┌─ Metin
Hepinize keyifli hafta sonları diliyorum.

Oğlum, seninle oynamayı unutursam..

Canım oğlum,
Günlük telaşlara, günlük işlere dalıp, seninle oynamayı, sana yeterince zaman ayırmayı unutursam, bana bu yazıyı hatırlat olur mu?

Yazı Doğan CÜCELOĞLU'na ait.


Bir İnsanın Anavatanı...

Bir gün seminere başlamadan önce kısa boylu güler yüzlü birisi geldi, Hocam elinizi öpmek istiyorum, dedi. Ben el öptürmekten pek hoşlanmadığım için, yanaktan öpüşelim, dedim, öpüştük. Aramızda şöyle
bir konuşma yer aldı:
- Hayrola, neden elimi öpmek istedin?
- Hocam, üç yıl önce sizin bir seminerinizi katıldım. Hayatım değişti.
O seminerden sonra daha mutlu bir ailem var ve size teşekkür etmek istiyorum; onun için elinizi öpmek istedim.
- Ne oldu, nasıl oldu?
└─
[Görev 1]
Metinde "Oğlum, seninle oynamayı" ifadesinden başlayıp "Bir İnsanın Anavatanı..." ifadesine kadar uzanan bölümün tamamını hiçbir değişiklik yapmadan çıktı olarak verin.
[Görev 2]
Girdilerde "IMPRINT" dizesini barındıran her satırı toplayın ve değiştirmeden aktarın.
Metin ile girdiler birbirinden bağımsız iki ayrı malzemedir.
┌─ Girdiler
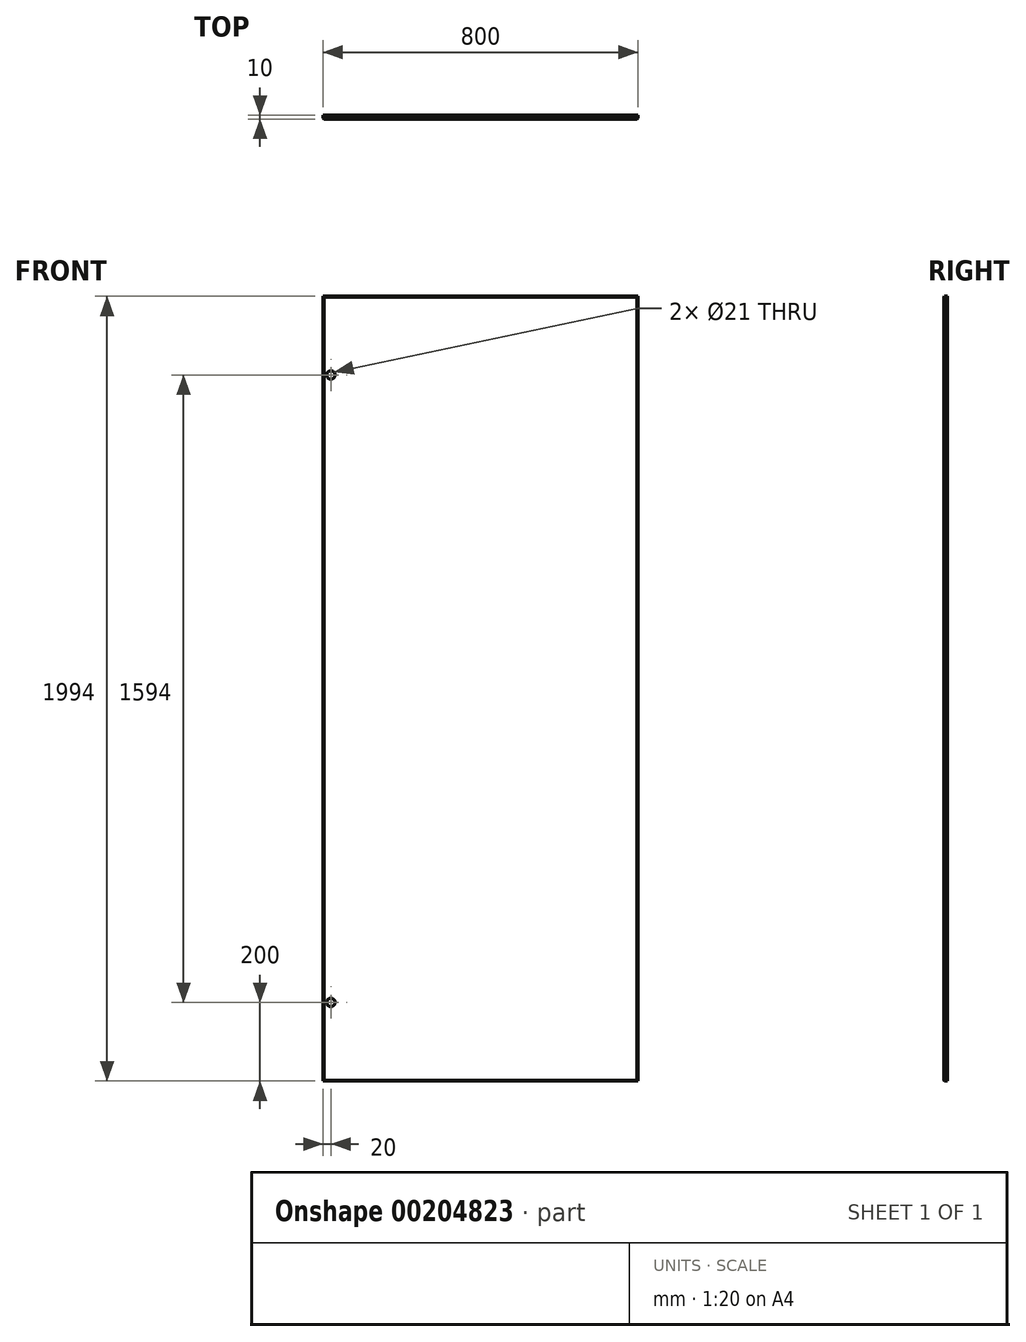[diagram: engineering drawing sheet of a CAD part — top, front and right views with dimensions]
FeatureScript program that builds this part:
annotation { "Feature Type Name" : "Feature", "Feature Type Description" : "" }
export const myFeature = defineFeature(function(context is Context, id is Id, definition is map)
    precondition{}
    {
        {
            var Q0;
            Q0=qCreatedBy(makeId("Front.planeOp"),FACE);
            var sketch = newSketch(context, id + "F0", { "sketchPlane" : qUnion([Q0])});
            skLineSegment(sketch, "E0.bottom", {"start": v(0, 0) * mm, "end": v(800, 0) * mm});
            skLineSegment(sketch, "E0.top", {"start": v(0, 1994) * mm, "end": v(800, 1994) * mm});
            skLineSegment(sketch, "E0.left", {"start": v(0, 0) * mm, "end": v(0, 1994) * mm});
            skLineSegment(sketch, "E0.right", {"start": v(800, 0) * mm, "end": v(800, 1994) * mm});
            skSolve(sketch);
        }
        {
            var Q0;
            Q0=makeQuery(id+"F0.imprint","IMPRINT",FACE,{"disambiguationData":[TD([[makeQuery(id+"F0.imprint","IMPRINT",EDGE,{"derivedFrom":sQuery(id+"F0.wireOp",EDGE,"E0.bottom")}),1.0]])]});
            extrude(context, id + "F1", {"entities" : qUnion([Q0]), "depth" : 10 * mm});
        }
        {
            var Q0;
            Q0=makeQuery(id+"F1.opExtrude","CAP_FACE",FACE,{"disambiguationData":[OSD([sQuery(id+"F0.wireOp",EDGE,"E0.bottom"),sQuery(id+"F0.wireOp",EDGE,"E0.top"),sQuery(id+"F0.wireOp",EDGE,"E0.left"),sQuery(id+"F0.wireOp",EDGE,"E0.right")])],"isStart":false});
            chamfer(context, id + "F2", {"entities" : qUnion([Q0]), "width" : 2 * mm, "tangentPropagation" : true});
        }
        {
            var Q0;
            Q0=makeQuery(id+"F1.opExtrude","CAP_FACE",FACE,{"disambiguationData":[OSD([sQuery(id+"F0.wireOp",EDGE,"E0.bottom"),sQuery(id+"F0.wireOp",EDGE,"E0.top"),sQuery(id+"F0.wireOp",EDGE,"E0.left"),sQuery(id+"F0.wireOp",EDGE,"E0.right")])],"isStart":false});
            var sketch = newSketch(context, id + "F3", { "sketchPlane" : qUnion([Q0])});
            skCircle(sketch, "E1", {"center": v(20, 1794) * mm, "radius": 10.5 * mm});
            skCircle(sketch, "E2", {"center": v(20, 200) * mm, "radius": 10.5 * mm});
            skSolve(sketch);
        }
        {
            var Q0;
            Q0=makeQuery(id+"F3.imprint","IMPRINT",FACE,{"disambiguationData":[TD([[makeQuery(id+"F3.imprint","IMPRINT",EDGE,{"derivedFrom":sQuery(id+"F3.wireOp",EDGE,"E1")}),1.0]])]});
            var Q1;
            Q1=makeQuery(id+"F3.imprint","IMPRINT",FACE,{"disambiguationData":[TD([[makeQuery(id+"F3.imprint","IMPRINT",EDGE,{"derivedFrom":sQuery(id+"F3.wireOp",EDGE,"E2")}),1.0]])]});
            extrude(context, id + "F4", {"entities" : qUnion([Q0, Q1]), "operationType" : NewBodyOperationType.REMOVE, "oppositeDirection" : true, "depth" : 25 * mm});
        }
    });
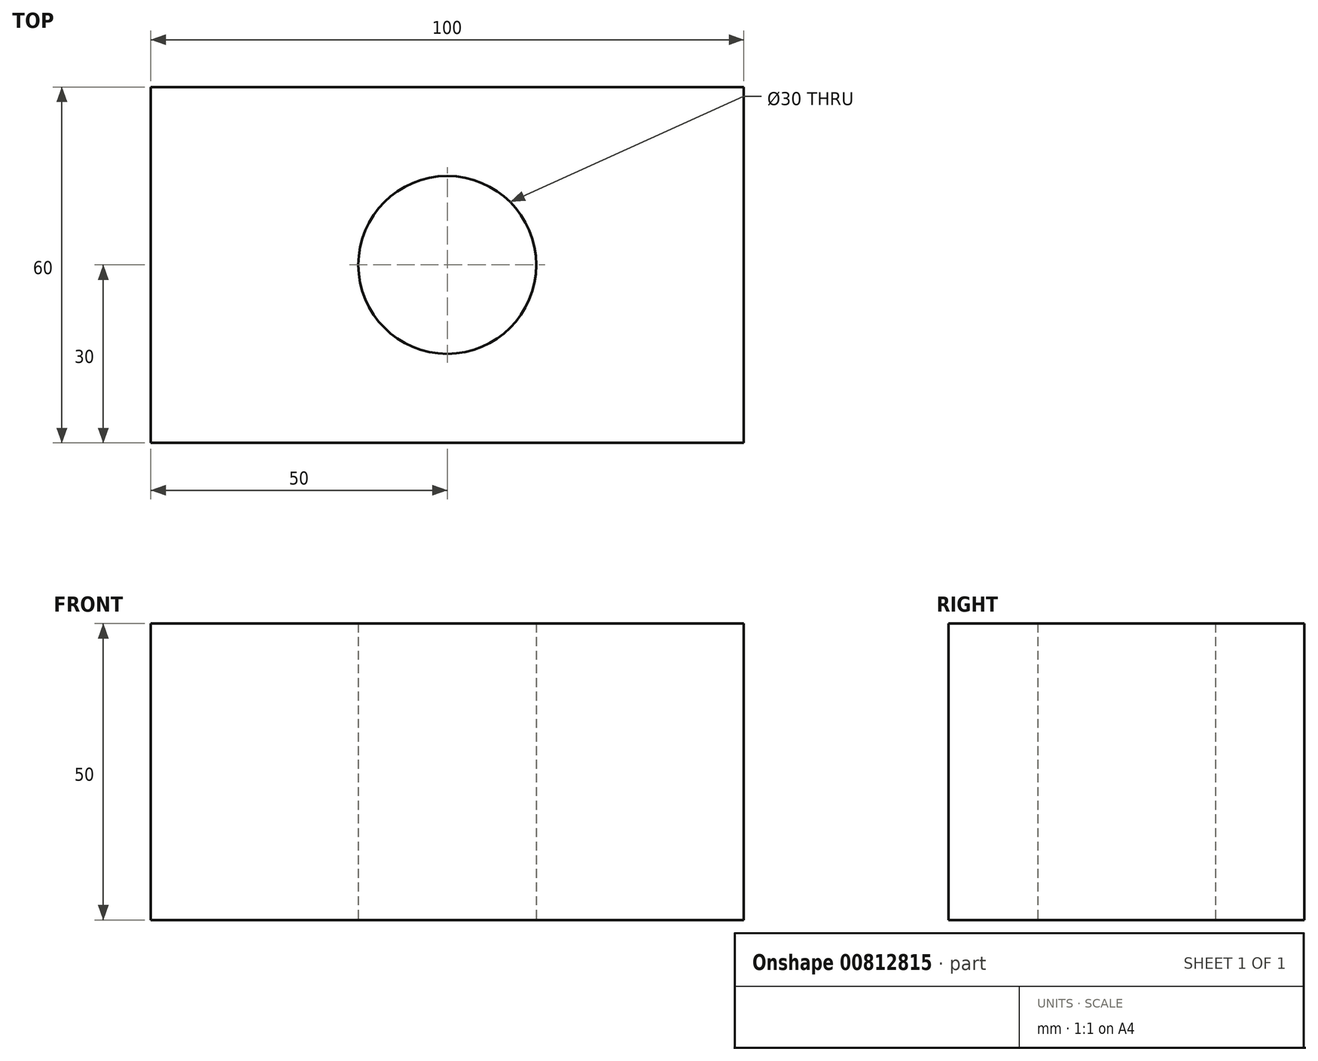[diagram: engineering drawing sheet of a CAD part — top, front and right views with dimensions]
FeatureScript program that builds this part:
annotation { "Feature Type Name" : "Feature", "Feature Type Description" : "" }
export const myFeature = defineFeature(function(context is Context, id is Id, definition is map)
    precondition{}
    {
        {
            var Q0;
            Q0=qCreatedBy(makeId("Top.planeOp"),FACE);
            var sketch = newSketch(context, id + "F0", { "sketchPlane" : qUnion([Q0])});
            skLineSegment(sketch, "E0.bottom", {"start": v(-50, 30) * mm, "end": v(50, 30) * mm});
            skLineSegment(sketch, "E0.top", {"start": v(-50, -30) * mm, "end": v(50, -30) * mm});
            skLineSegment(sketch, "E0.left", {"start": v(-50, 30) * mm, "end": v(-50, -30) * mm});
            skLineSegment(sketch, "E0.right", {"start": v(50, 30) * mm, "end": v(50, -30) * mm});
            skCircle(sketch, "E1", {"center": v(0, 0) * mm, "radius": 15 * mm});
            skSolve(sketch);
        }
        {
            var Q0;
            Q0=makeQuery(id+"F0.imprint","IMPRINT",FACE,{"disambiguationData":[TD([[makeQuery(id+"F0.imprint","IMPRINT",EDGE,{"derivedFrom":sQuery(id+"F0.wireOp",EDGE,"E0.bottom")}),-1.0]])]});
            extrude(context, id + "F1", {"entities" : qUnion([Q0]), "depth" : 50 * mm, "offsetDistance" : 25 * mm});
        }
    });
└─
[Görev yanıtı 1]
Oğlum, seninle oynamayı unutursam..

Canım oğlum,
Günlük telaşlara, günlük işlere dalıp, seninle oynamayı, sana yeterince zaman ayırmayı unutursam, bana bu yazıyı hatırlat olur mu?

Yazı Doğan CÜCELOĞLU'na ait.


Bir İnsanın Anavatanı...

[Görev yanıtı 2]
            Q0=makeQuery(id+"F0.imprint","IMPRINT",FACE,{"disambiguationData":[TD([[makeQuery(id+"F0.imprint","IMPRINT",EDGE,{"derivedFrom":sQuery(id+"F0.wireOp",EDGE,"E0.bottom")}),1.0]])]});
            Q0=makeQuery(id+"F3.imprint","IMPRINT",FACE,{"disambiguationData":[TD([[makeQuery(id+"F3.imprint","IMPRINT",EDGE,{"derivedFrom":sQuery(id+"F3.wireOp",EDGE,"E1")}),1.0]])]});
            Q1=makeQuery(id+"F3.imprint","IMPRINT",FACE,{"disambiguationData":[TD([[makeQuery(id+"F3.imprint","IMPRINT",EDGE,{"derivedFrom":sQuery(id+"F3.wireOp",EDGE,"E2")}),1.0]])]});
            Q0=makeQuery(id+"F0.imprint","IMPRINT",FACE,{"disambiguationData":[TD([[makeQuery(id+"F0.imprint","IMPRINT",EDGE,{"derivedFrom":sQuery(id+"F0.wireOp",EDGE,"E0.bottom")}),-1.0]])]});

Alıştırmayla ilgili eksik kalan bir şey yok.